Crise et tensions croissantes au Mali : violence, ingérence et défi d’un avenir incertain

Par TRiboLAND.com
Ce samedi, la tranquillité relative de certaines zones du Mali a été brusquement interrompue par des tirs nourris, secouant plusieurs quartiers, notamment à Kati, où réside le général Assimi Goïta, à la tête de la junte militaire. Des témoins et des sources sécuritaires ont confirmé à l’AFP que des coups de feu ont retenti, laissant présager une nouvelle escalade dans un pays déjà en proie à une crise sécuritaire profonde. À Gao, la grande ville du Nord, ainsi qu’à Sévaré, au centre, le bruit des combats se mêlait aux craintes des habitants, qui vivent sous la menace permanente de groupes terroristes.
Depuis plus d’une décennie, le Mali lutte contre un conflit djihadiste qui n’a cessé de s’intensifier. Après deux coups d’État successifs en 2020 et 2021, le pouvoir militaire a consolidé son contrôle, mais la violence n’a fait qu’augmenter. Les attaques se succèdent, portées par des groupes affiliés à Al-Qaïda et à l’État islamique, ainsi que par des factions criminelles et séparatistes. La population, épuisée, vit dans la crainte constante de nouvelles violences.

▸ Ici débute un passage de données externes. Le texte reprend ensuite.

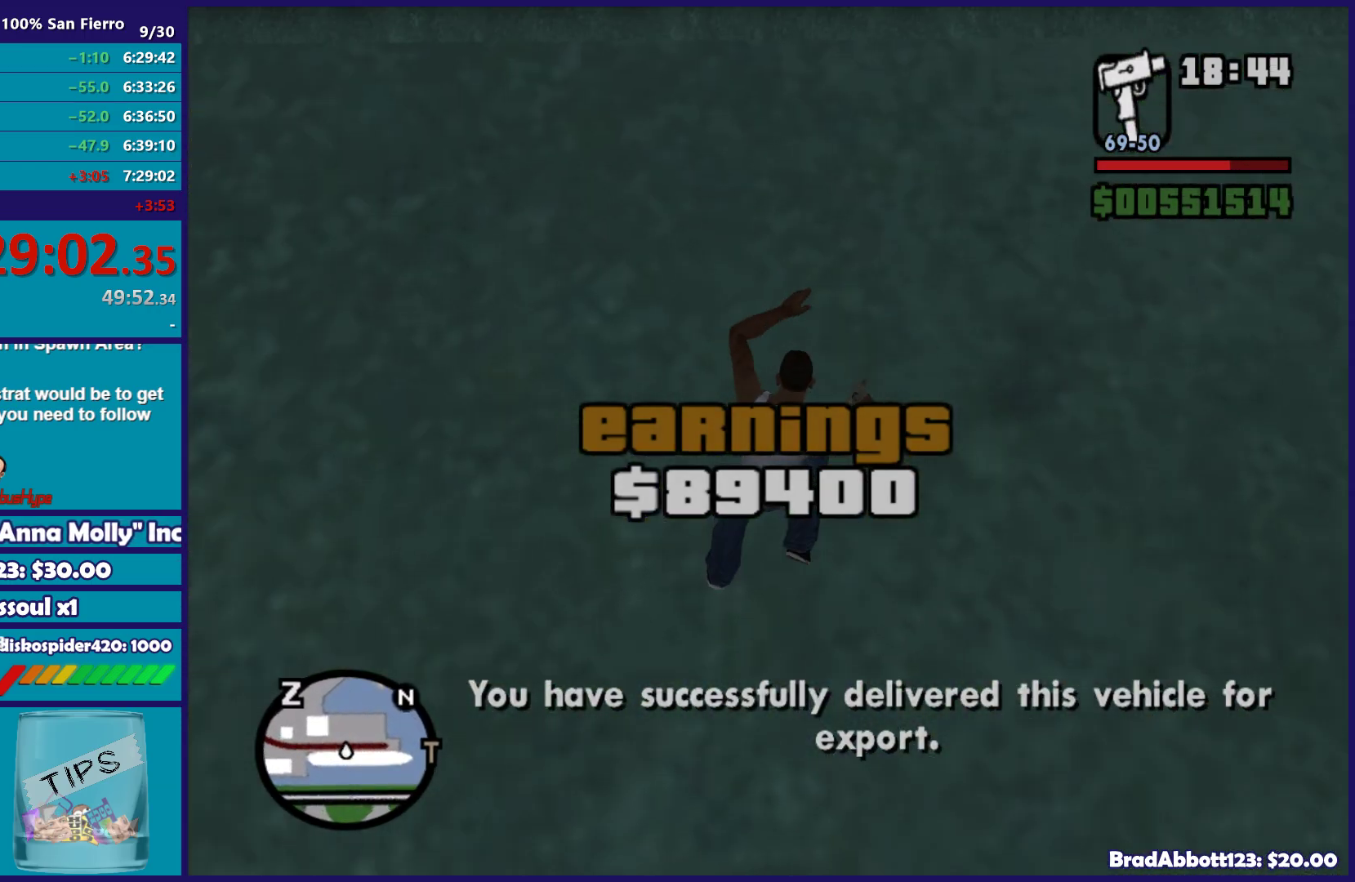
{"buttons": [], "left_stick": "left", "right_stick": "center", "button_events": []}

Sur la scène internationale, le Mali s’est éloigné de ses anciens alliés européens. Le gouvernement militaire, à l’instar de ses voisins Niger et Burkina Faso, a décidé de couper ses liens avec la France, sa puissance coloniale historique, et avec d’autres pays occidentaux. En quête de nouveaux partenaires, il s’est tourné vers la Russie, renforçant ses liens avec Moscou. Depuis 2021, le groupe Wagner, qui combattait aux côtés des forces maliennes contre les terroristes, avait annoncé la fin de sa mission en juin 2025. À sa place, une nouvelle organisation, l’Africa Corps, placée sous le contrôle direct du ministère russe de la Défense, a pris le relais.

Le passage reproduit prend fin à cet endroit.